There is a bit of a misconception here which I'm hoping to help clarify.
Rally provides 3 types of timeboxes: Milestones, Releases and Iterations. They serve different purposes and are intended to encompass quite largely different time frames. Releases and Iterations are designed for relatively short time frames and they are part of a single project. You create these timeboxes within a given project and they exist within its boundaries.
Milestones are different. Milestones are designed to be a check/delivery point much larger in time for multiple projects. The Milestone timebox does not exist within the boundaries of a given project but instead multiple projects are scoped to the milestone. You can see it as a relationship of inclusion or association where the projects are included or are 'part of' a milestone.
Once associated with a milestone, you can get the list of these projects by fetching the "Projects" field of your milestone. For example, see in your screenshot that the Projects field is a reference to a collection of projects. In your screenshot it so happens that there is only 1 project in that collection, you can see it in the Count that's part of the Projects field reference. If you shall include/scope additional projects to your milestone they will be part of that collection and the counter will accurately update.
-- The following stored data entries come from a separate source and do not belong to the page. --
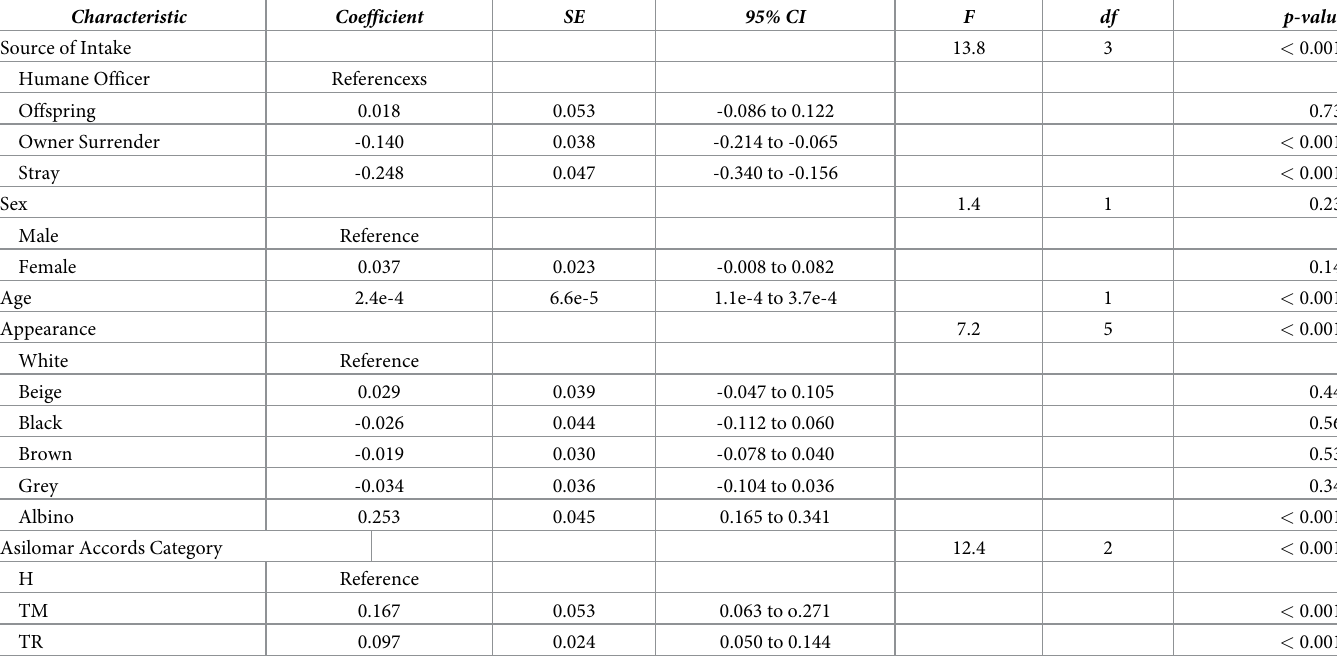
Table 7. Multiple linear regression model predicting log LOS by characteristics of rats (N = 1,479).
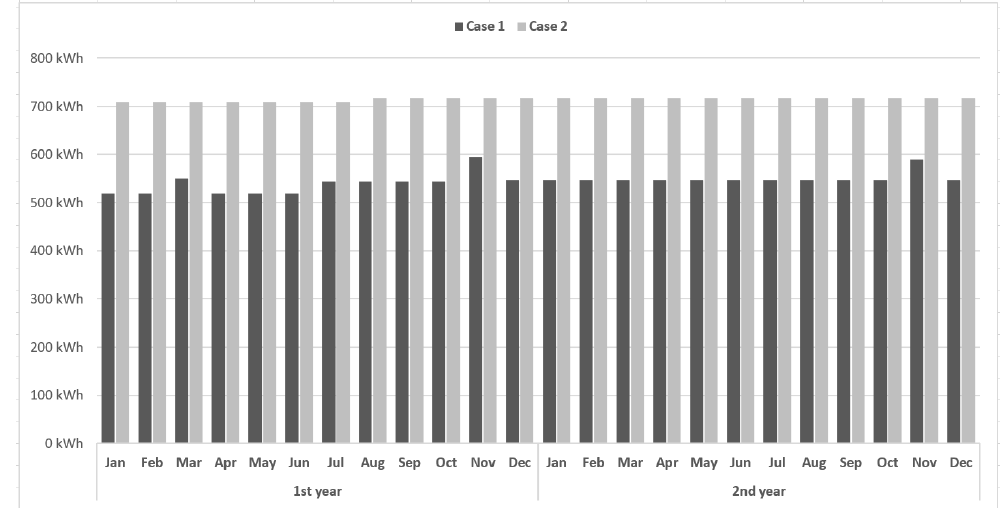
Figure 4. The peak demand of unit time applicable to the monthly base rates in Case 1 and Case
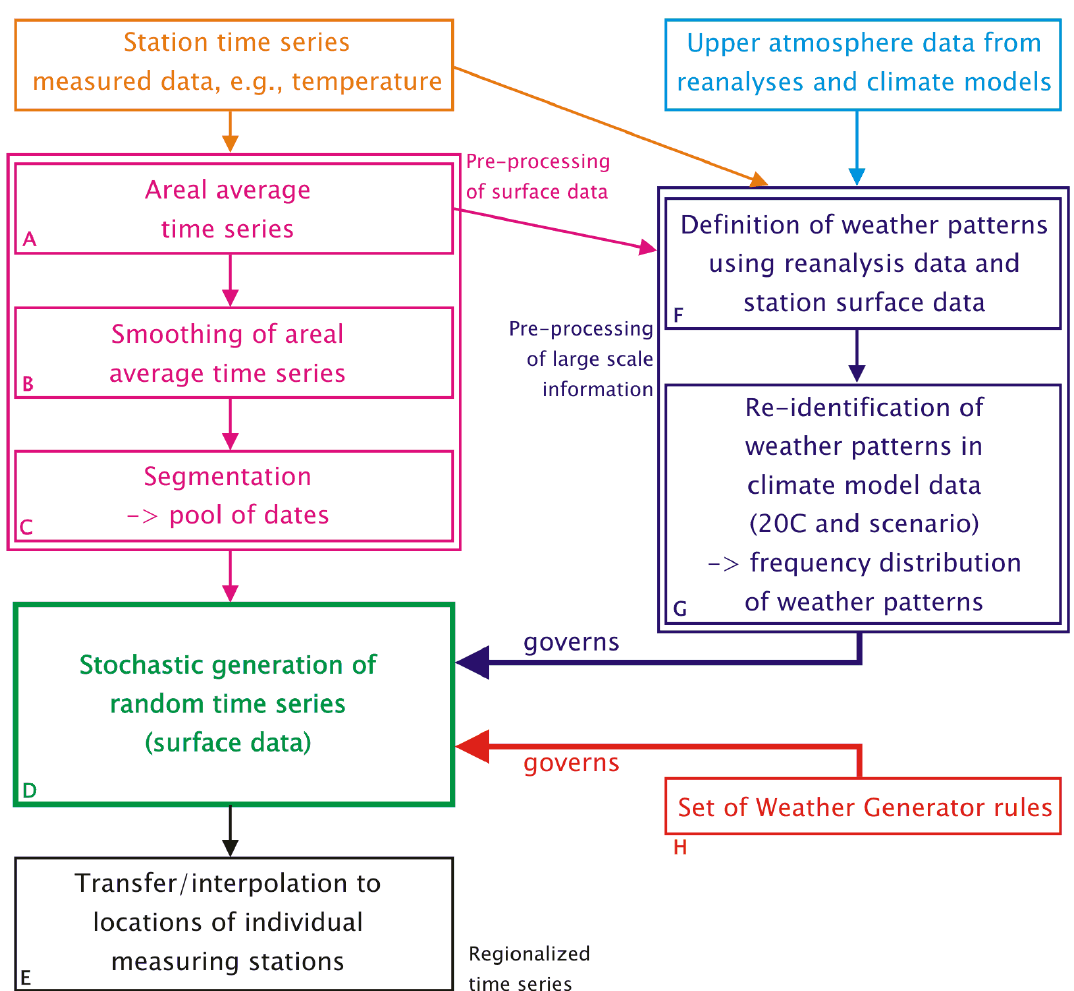
Figure 1. Flowchart of the WETTREG weather generator (WG). The various aspects are described in the sections of this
With this practice the milestone isn't 'under' a project, as you had asked. If anything, it's more the other way around where the project is part of or associated with the milestone. If you wanted to find all the milestones that a given project belongs to you can execute a query against the Milestones endpoint with a query filter for your project, such as: (Projects.Name = "My Project") . Another alternative for such a query filter could be: (Projects.ObjectID = <Your Project OID>) . In this mode the projects that are part of milestones don't have to conform to any hierarchical structure and therefore there isn't a straight forward way to find the hierarchy of projects of this milestone. So, for example, if I were to associate "My Project" to the milestone along with a few of its children projects, then, I can run this example query filter for each project individually. There isn't is in this mode to query for all the milestones that include both "My Project" as well as any of its hierarchy.
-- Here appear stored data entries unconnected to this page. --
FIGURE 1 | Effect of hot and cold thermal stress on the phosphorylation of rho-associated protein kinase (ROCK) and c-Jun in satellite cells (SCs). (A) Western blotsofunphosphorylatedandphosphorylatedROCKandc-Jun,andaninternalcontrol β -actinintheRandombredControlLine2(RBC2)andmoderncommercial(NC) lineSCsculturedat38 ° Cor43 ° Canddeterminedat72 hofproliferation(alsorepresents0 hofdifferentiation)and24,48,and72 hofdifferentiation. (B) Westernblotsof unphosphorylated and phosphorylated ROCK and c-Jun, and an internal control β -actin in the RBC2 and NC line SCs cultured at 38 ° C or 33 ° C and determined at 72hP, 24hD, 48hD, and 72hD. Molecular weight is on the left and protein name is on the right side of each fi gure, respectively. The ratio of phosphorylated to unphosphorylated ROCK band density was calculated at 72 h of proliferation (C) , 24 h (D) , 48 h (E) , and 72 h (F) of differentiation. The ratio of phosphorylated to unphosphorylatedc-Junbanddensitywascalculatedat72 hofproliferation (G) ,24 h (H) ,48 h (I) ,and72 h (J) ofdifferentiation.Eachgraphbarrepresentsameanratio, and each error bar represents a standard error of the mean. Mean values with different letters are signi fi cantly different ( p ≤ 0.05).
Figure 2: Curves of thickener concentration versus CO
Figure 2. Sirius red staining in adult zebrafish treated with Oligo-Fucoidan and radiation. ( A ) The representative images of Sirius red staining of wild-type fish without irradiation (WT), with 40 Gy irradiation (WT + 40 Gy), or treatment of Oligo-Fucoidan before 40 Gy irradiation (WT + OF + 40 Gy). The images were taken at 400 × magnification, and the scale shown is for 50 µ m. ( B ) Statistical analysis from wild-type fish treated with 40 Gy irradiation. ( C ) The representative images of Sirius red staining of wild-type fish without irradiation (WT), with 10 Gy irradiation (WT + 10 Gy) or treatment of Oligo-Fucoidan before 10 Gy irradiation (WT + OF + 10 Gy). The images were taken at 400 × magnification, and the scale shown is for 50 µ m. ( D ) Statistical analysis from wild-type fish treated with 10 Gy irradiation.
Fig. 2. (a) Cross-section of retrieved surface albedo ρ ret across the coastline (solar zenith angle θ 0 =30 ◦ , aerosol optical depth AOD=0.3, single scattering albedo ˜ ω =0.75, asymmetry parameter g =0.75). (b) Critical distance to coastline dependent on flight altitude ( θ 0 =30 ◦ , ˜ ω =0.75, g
You can also choose to dedicate a milestone to a project. A possible reason to do is if you have a heavy-duty project that has an extensive project hierarchy underneath where it makes sense that a milestone of a large time frame will be dedicated only to that hierarchy and not go beyond it to other projects outside of it. If you wanted to do that then you can update the milestone's TargetProject field. As you had mentioned this field is not set by default and there isn't a way to set it from the user interface. However, you can use a WSAPI post command and update this field. Once you did then the Projects field collection will be replaced with the entire hierarchy that's under the project you're targeting. In this mode you can fetch the Projects field and rely on that it shall include the hierarchy under your target project.
Please let us know if this helped and if next questions.